Революция отвергает своих детей | страница 19
Шпионов, презренных наемников фашизма, предателей родины — к расстрелу!
Таков был заголовок первой страницы. На второй странице таким же шрифтом:
Шпионов, нарушителей военного долга, предателей родины и Красной Армии — к расстрелу!
Третья страница озаглавлена:
Шпионов, которые хотели расчленить нашу родину и восстановить в СССР власть помещиков и капиталистов — к расстрелу!
На четвертой странице:
Шпионов, осуществлявших акты саботажа, подрывая мощь Красной Армии — к расстрелу!
На пятой странице:
Шпионов, стремившихся к поражению Красной Армии — к расстрелу!

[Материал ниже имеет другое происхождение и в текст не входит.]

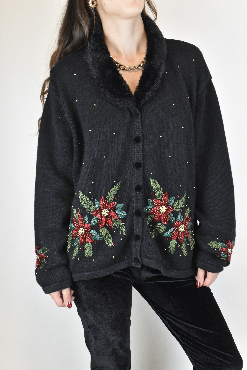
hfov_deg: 29.9
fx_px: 463
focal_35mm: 45
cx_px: 124
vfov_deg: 43.6
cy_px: 185
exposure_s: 1/30
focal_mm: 30
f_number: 13
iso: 1600
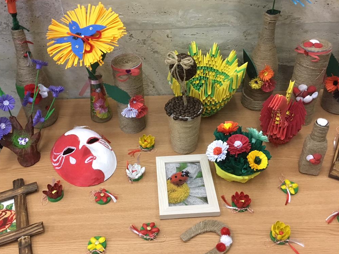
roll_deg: +2.6
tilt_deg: -37.2
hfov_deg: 50.1
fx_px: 362
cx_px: 158
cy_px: 112
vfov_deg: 38.6
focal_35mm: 37
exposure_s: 1/20
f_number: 2.2
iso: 200
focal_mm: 4.15
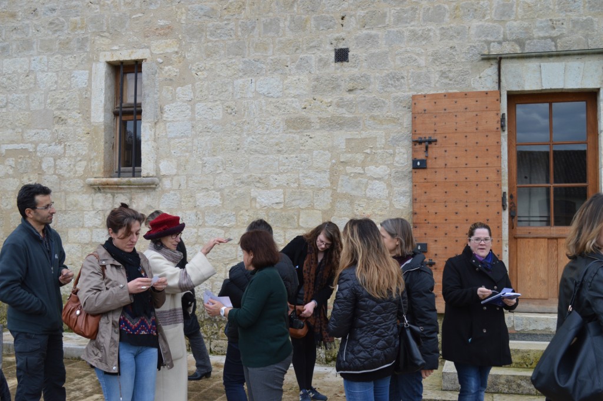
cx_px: 302
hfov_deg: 48.0
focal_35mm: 40
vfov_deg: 33.0
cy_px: 200
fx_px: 678
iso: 110
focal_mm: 27
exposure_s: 1/125
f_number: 5.6
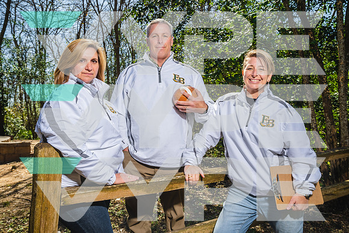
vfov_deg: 45.0
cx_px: 174
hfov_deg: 63.6
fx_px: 281
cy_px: 116
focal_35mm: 29
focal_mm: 29
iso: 100
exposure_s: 1/125
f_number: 9
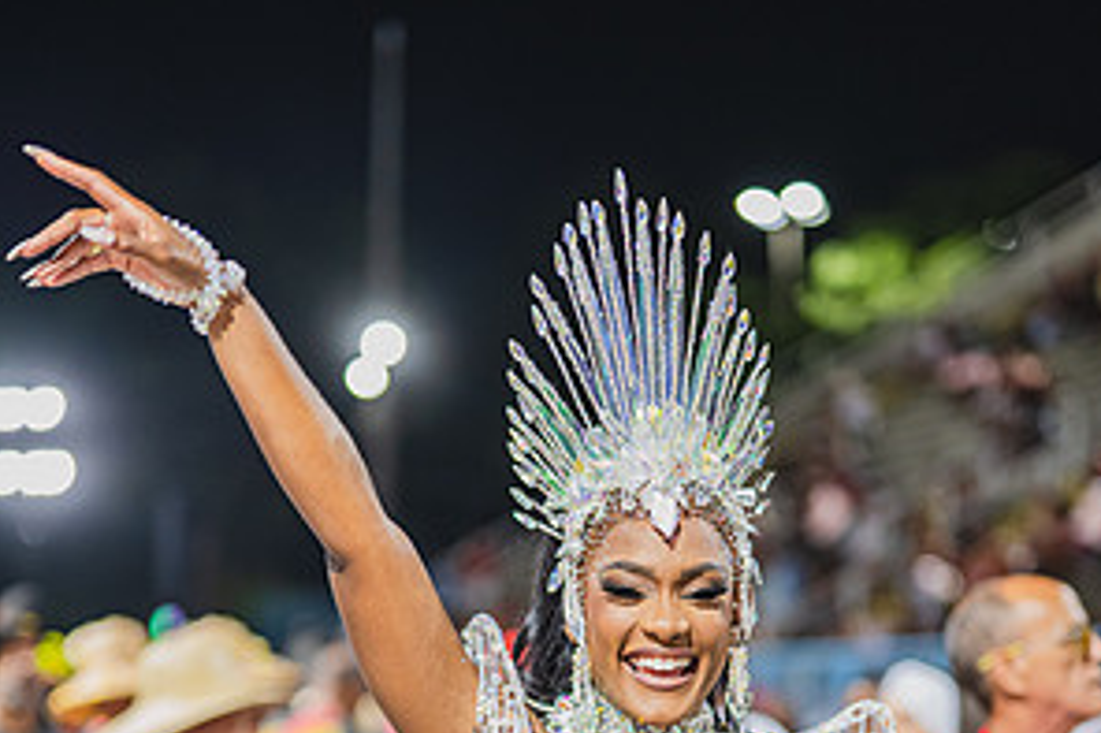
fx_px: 2323
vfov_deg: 17.5
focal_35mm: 76
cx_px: 554
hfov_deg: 26.7
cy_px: 755
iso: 1600
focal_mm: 50
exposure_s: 1/1000
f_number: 1.2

Передовица газеты была озаглавлена:
«Изменникам за шпионаж и измену родине — расстрел!»
Она кончалась словами, пестревшими теперь повсюду:
«Советские органы госбезопасности еще покажут на что они способны!»
Вся газета была заполнена резолюциями, в которых требовался немедленный расстрел и сыпались на головы обвиненных оскорбления и проклятия.
Но поток массовых «требований народа» опоздал. В маленьком примечании сообщалось, что Тухачевский и обвиненные вместе с ним командиры Красной армии расстреляны.
Хотя это событие не затронуло нас непосредственно, но отразилось и на нашем детском доме. В день, когда Тухачевский был приговорен к расстрелу, к нам пришел один воспитанник дома, который не принадлежал еще к группе «старших», так как ему шел только четырнадцатый год, он был бледен.
— Что мне теперь делать? Я совершил что‑то ужасное !
— Что же ты сделал?
— В экзаменационной работе нам была дана тема о Красной армии, и я в ней особенно отметил роль Тухачевского.
— В твоей работе?
— Да. Но еще хуже! — Я закончил работу словами: под руководством Сталина и Тухачевского Красная армия победила в гражданской войне и непобедима также сегодня! Что теперь из всего этого выйдет?
К счастью с ним ничего не случилось, но в эти дни, даже в детском доме, в особенности среди старших, у многих были озабоченные лица.
Однажды вечером нас собрали всех вместе и обрадовали сообщением:
— Этим летом мы едем на отдых в Крым, в Гурзуф.
Для нас это было спасением. В тот же вечер со мной произошел случай, который в то время остался для меня совершенно непонятным. Один педагог детдома подошел ко мне, серьезно на меня посмотрел и, не произнеся ни слова, дружески пожал мне руку. Я ничего не понял. Что он хотел? Вся неделя была полна приготовлениями к отъезду. Накануне отъезда ко мне снова подошел тот же учитель, но на этот раз он был более веселым.
— Теперь опять все в порядке, — сказал он и похлопал меня по плечу.